Une proportion importante de cv serait trafiqués (de l’ordre de 25%, selon certaines estimations). Certains candidats prétendent avoir des diplômes, des rémunérations, des responsabilités ou des réalisations professionnelles qu’ils n’ont pas ou qu’ils n’ont pas eus; ils oublient de mentionner qu’ils ont été licenciés ou qu’ils ont démissionné au bout de trois mois.
En maquillant la réalité, ces candidats prennent un risque élevé. Certes, leurs mensonges peuvent passer inaperçus mais ils ne sont pas à l’abri d’un consultant en recrutement ou d’un employeur consciencieux. Toutes ces informations sont facilement vérifiables au moyen d’une base de données de diplômes, de références, ou par le biais du réseau du recruteur.
Le monde est petit : il y a toujours quelqu’un que le consultant ou que l’employeur connaît qui vous connaît. En habillant votre cv, plutôt qu’en assumant des accidents de parcours, vous sabordez vos chances de construire une relation de confiance avec votre employeur et le chasseur de tête.
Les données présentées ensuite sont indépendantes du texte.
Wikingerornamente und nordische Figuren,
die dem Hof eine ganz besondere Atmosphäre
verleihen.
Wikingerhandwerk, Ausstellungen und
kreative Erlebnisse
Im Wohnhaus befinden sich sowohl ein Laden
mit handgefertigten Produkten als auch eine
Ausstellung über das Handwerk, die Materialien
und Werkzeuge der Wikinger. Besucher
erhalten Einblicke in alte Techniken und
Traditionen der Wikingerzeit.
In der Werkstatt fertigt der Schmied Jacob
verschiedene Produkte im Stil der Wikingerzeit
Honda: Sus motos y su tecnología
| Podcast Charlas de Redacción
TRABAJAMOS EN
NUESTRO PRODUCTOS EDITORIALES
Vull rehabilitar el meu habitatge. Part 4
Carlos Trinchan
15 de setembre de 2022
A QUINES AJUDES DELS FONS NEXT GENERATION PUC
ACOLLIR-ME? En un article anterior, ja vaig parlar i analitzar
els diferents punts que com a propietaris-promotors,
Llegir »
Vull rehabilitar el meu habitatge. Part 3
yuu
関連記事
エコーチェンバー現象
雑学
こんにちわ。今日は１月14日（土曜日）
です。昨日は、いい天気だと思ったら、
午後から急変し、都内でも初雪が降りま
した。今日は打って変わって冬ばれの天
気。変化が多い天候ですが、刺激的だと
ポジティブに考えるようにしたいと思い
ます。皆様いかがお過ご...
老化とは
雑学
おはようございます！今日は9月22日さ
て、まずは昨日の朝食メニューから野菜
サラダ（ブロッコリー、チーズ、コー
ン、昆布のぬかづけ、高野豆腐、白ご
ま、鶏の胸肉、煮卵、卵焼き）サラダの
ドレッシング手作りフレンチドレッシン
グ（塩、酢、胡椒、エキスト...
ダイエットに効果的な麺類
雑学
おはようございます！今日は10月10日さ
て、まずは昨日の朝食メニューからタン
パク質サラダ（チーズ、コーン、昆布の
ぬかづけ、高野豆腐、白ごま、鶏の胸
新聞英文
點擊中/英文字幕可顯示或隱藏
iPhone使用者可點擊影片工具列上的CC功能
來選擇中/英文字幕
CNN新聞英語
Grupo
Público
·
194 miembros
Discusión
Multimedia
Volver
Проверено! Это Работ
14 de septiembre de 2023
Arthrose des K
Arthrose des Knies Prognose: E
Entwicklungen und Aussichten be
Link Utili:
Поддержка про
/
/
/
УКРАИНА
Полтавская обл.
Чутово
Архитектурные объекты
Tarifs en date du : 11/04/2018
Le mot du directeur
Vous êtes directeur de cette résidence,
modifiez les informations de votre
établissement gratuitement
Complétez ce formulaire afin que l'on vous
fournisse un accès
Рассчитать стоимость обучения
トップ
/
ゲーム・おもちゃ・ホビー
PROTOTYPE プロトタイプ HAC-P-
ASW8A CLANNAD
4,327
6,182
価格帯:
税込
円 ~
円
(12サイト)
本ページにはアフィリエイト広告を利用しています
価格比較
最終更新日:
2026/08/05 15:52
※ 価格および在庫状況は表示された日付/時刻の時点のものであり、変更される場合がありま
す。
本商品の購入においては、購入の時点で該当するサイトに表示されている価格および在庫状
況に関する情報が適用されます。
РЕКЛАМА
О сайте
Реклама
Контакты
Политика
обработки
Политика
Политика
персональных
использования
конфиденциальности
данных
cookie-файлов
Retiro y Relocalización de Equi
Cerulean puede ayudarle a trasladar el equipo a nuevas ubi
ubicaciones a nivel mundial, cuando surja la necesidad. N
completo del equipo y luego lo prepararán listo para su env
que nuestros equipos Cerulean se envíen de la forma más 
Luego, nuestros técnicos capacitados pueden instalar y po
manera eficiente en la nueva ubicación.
Si vous avez essuyé des revers, mieux vaut l’assumer et continuer de l’avant. Par ailleurs, avoir rencontré des difficultés, les avoir surmontées, en avoir tiré des leçons est un signe de maturité et de sagesse qui plaide en votre faveur.
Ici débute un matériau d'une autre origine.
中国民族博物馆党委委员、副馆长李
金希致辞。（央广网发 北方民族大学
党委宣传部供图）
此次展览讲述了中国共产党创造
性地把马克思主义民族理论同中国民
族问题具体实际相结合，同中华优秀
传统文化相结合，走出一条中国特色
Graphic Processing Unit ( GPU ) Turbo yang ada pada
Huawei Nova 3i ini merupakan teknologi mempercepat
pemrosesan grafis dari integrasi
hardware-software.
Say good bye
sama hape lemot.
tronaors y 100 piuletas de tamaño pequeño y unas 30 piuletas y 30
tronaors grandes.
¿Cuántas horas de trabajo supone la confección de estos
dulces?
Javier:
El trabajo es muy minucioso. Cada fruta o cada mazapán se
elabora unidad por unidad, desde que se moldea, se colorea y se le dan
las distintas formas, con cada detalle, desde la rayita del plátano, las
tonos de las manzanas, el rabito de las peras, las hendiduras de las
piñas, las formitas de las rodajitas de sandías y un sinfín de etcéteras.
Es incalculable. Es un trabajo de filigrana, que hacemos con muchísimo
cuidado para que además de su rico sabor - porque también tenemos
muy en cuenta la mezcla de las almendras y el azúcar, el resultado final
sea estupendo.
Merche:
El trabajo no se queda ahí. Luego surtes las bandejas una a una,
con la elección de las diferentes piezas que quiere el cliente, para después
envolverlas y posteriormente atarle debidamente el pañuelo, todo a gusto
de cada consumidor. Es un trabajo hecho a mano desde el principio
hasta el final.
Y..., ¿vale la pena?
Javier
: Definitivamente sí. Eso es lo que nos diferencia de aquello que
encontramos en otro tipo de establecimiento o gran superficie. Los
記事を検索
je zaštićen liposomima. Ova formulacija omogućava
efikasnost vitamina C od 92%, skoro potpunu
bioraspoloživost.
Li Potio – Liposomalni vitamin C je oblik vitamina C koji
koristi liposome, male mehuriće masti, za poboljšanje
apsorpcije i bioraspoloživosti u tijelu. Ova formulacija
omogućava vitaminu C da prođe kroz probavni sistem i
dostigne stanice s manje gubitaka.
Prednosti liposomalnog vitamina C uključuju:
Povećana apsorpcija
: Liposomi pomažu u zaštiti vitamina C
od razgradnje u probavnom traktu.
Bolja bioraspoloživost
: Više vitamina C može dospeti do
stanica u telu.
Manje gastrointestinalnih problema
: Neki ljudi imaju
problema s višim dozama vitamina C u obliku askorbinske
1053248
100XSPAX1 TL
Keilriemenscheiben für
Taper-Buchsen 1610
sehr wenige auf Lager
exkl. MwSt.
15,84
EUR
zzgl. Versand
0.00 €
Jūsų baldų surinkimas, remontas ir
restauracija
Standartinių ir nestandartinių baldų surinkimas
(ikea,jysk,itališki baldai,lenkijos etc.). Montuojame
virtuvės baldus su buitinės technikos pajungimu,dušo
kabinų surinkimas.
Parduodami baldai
Ainsi, lors d’un entretien, si vous êtes amené à rentrer dans le détail des mésaventures que vous avez vécues, évitez de vous appesantir sur les difficultés relationnelles que vous avez eues ou de vous présenter dans un rôle de victime. Ce n’est guère flatteur et amène le recruteur à se poser des questions sur votre stabilité émotionnelle, votre capacité de jugement (avant d’accepter une proposition) et votre capacité d’adaptation. Si vous avez démissionné, il est préférable de donner une explication positive, plutôt que de s’emmêler les pinceaux dans des justifications maladroites.